What is genuinely different about this class of AI, under the hood?
How vulnerability management changes: faster validated remediation, attack-path prioritization, and compensatory controls.
The live questions: attack-path versus severity prioritization, the one action for the next 90 days, and whether the models can be trusted.

For years, defenders were protected by something they rarely named: the scarcity of elite offensive talent. Forming a hypothesis about how weaknesses combine, writing a working exploit, and then pivoting deeper took a skilled human and time. A new class of frontier AI is removing that buffer, and the panel was candid about both the threat and the response.

Watch on Demand, Panel: The Mythos Threat Is Real: How CISOs Should Respond

Is the Mythos threat real, or hype?

Strip out the apocalyptic framing, and the answer was direct: the acceleration is real and already demonstrated. AI shortens vulnerability discovery, including in well-audited and well-fuzzed code, and it shortens exploit development and chaining just as much. The honest way to test the claim is over the next six months. If breaches, losses, and commonly exploited vulnerabilities rise measurably, the case is settled, and the early evidence points that way.

There is a harder truth underneath. Most large enterprises are poor at asset and inventory management, and have been for two decades. Vulnerability counts already run into the hundreds of thousands, and organizations are now deploying AI agents that are not detected, not registered, and not governed by policy. A faster discovery engine does not create that gap. It exposes it. More findings simply land on a system that is already underwater.

What is actually different, under the hood

Earlier models were limited by short reasoning horizons and small context windows, so they could not hold a large codebase or a full exploit chain in view. This class reasons across a very large context, enough to keep an entire kernel source tree in working memory, and it is strong precisely where that matters: data-flow and taint analysis, memory-corruption patterns, and dependency interaction graphs. The architectural direction, inferred from public material, is neurosymbolic and built on a mixture of experts. The practical point for defenders is that it can reason about an entire system at once.

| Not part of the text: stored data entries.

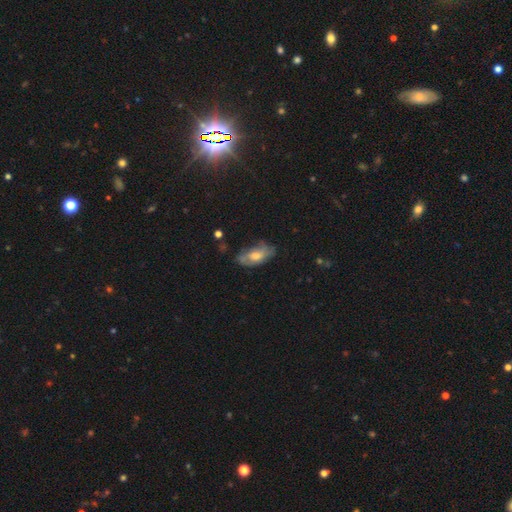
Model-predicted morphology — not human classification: Smooth or featured: smooth — 53% (featured or disk — 40%)
How rounded: in between — 86% (cigar-shaped — 10%)
Merging: none — 58% (minor disturbance — 29%)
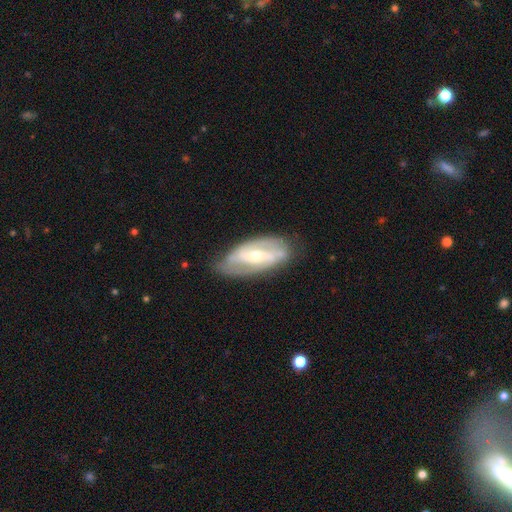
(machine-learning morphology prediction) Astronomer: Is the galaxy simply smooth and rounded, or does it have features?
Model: featured or disk — 77%.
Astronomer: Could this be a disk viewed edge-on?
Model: no — 91%.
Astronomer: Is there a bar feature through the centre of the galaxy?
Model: strong — 44% (runner-up: weak, 34%).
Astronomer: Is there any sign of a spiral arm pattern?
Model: yes — 80%.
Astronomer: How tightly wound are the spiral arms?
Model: medium — 42% (runner-up: tight, 32%).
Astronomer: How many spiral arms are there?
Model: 2 — 76%.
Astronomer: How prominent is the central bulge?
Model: moderate — 50% (runner-up: small, 45%).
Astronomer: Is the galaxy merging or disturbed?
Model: none — 72%.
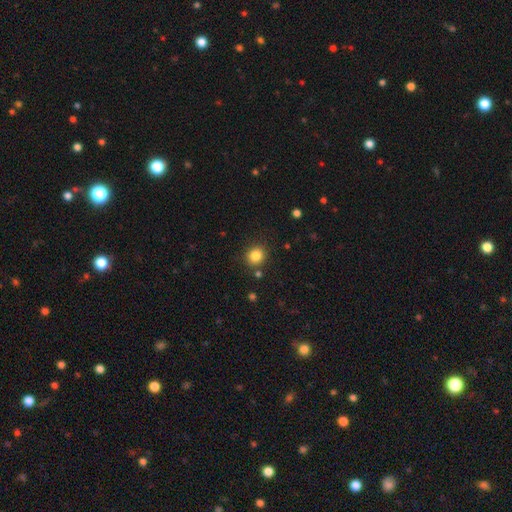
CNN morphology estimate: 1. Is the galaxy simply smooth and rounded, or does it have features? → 84% smooth, 11% star or artifact, 5% featured or disk.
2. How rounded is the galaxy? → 82% round, 17% in between, 1% cigar-shaped.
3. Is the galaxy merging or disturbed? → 85% none, 8% minor disturbance, 4% merger, 3% major disturbance.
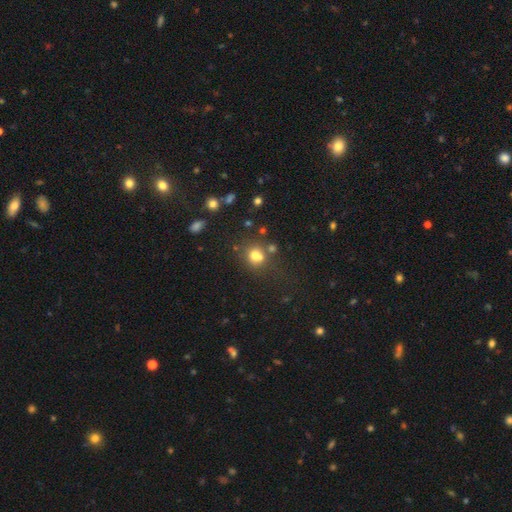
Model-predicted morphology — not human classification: Smooth or featured: smooth — 69% (star or artifact — 17%)
How rounded: round — 74% (in between — 25%)
Merging: none — 50% (merger — 33%)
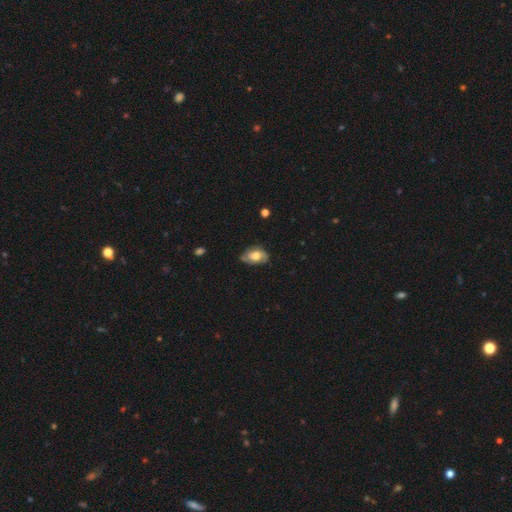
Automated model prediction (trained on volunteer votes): Morphology: type=featured or disk (48%); merging=none (65%).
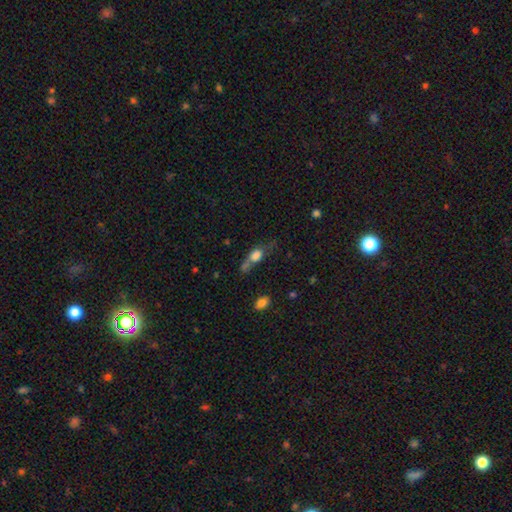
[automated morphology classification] Smooth or featured?
  - smooth: 68% *
  - featured or disk: 20%
  - star or artifact: 12%
How rounded?
  - in between: 60% *
  - round: 24%
  - cigar-shaped: 16%
Merging?
  - none: 30% *
  - merger: 28%
  - major disturbance: 21%
  - minor disturbance: 20%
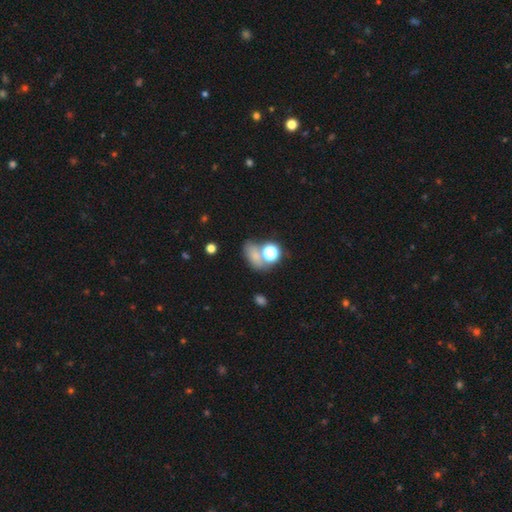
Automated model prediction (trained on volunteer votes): Overall: smooth (64%). How rounded: in between (65%; round 32%). Merging: none (47%; merger 26%).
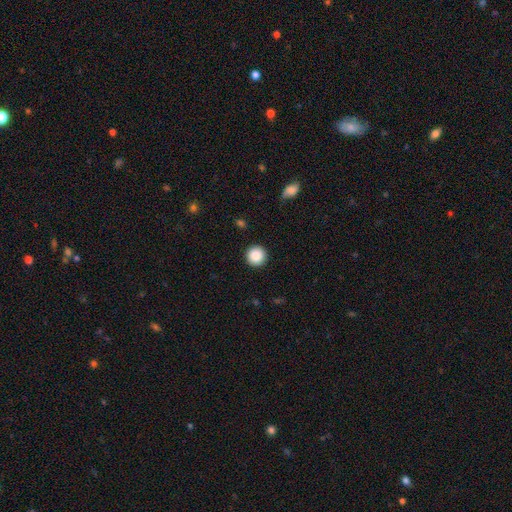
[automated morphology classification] type=smooth (88%); roundness=round (96%); merging=none (92%).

FireCompass sees the same shift from the building side. Even without that model, orchestrating today’s frontier models together with purpose-trained smaller models already reaches comparable capability in dynamic testing, which is where autonomous testing operates, though static analysis remains a different problem. The capability is not coming. In dynamic testing, it is already in the field.

The CVEs will get patched. What you cannot patch fast is the problem.

The first response is to remediate faster and take humans out of the critical path: feed findings into automated fix, test, and redeploy loops so the slow part is not a person. That works for a large share of the backlog.

It does not work everywhere. Some load-bearing legacy systems are patched twice a year at best, and that timeline will not shorten. For those, accepting the risk is not an option, so the real choices are to replace and modernize, which is the best outcome even if it is slow, or to build layered compensatory controls designed to hold up against this class of attacker. Third-party and SaaS concentration deepens the exposure, because responsibility for response is often unclear until an incident is already underway.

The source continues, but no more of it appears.